Jesus sempre primou pela autenticidade, sendo ele próprio, testemunha daquilo que falava, através de seus gestos e ações. Diversas vezes questionou os fariseus e tantos outros que diziam uma coisa e praticavam outra. A esses ele chamou de hipócritas, ou seja, pessoas que representam como se fossem atores. Ator é aquele que veste um papel por algum tempo, mas, a sua vida não condiz com aquilo. Alguém pode representar a figura do rei, mas, na realidade, é apenas uma representação que, terminada a cena, volta ao seu normal. Representar algo é fácil, mas, viver aquilo que se representa, é muito diferente. Na vida, no cotidiano, corremos o perigo de nos enganarmos através de palavras bonitas, até emocionantes, mas, sem acreditarmos plenamente naquilo.

Ser é muito diferente de representar, porque envolve toda a sua vida, seu jeito de ser, de viver e de agir. É falar algo como verdade e procurar viver de acordo com aquilo que se prega. É o que Jesus fez e nos ensinou em toda a sua vida. Suas palavras amorosas, ternas, eram carregadas de gestos e ações correspondentes. Na sua vida havia uma grande coerência entre a palavra dita e a ação executada. O contrário disso acontecia com os fariseus que diziam uma coisa, mas a sua conduta não condizia com suas palavras. Certa vez Jesus disse aos discípulos para seguir o que dizem os Mestres da Lei e fariseus, mas, não fazer como eles fazem. Pois, falam bonito, mas, na prática, são totalmente incoerentes e contraditórios, dizem uma coisa e fazem bem outra.
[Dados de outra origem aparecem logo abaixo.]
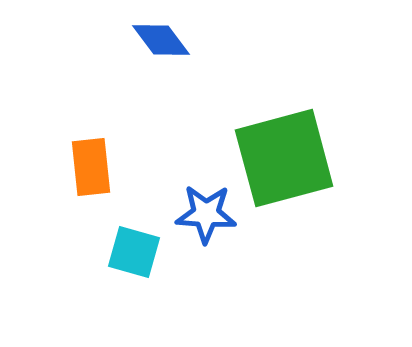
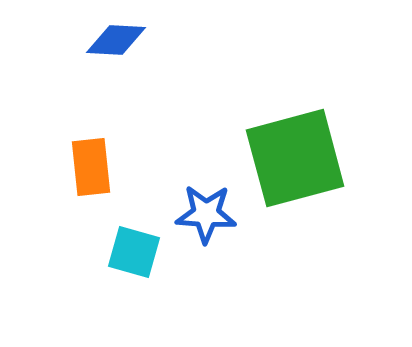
blue diamond: moved 45 px left; rotated 50 degrees counterclockwise
green square: moved 11 px right
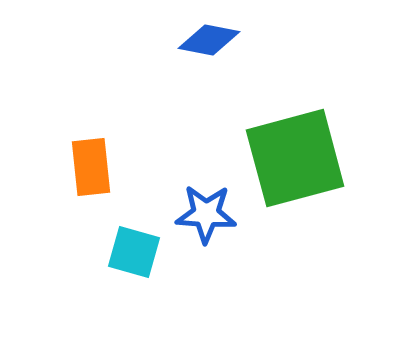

Jesus condena fortemente a hipocrisia, como uma das atitudes mais indesejáveis e reprováveis em nossa via. Geralmente os hipócritas se colocam como os perfeitos, com direito de julgar, condenar, de apontar os erros dos outros, dotados de um forte moralismo. Facilmente apontam as falhas alheias, mas, são incapazes de olhar para si mesmos. Jesus usa a imagem da trave e do cisco, ou seja, eles veem o cisco que está no olho do outro, e, não percebem a trave que está no seu. No fundo, esse é um modo de agir, de quem não quer olhar para si mesmo, de mudar sua vida, de mudar suas atitudes, porque vive apenas representando algo sem viver de acordo com o que comunica.

Os seguidores de Jesus, diferentemente dos fariseus, dos doutores da lei, são chamados a viver aquilo que pregam. Essa é a máxima do evangelho: dar exemplo, ser testemunha daquilo que se prega. Não é fácil, pois, representar é bem mais simples. Seguidamente nos frustramos com pessoas que falavam tão bonito, faziam pregações maravilhosas e emocionantes, mas, que de repente, vem a tona quem elas são na realidade. Fingiam de amor, de ternura, de honestidade, de transparência, mas, sua prática era bem contrária àquilo que pregavam. Muitos que os seguiam, ficaram tão decepcionadas a ponto de não crer mais em Jesus. Por isso, nossa entrega deve ser sempre ao Mestre e não às pessoas que falam dele. Ghandi dizia que admirava Jesus, mas não os seus seguidores e, por isso, não era cristão.

Certa vez li um livro que dizia: Ser é bem mais difícil do que representar, porque envolve conversão, mudança de vida, atitudes, mas é muito mais dignificante, porque, representar, lá pelas tantas cansa. Ninguém consegue viver toda a vida como se fosse um ator que apenas representa. Ser requer autenticidade, transparência e testemunho de vida, ou seja, viver aquilo que se prega. Assim foi Jesus e assim nós somos chamados a sermos.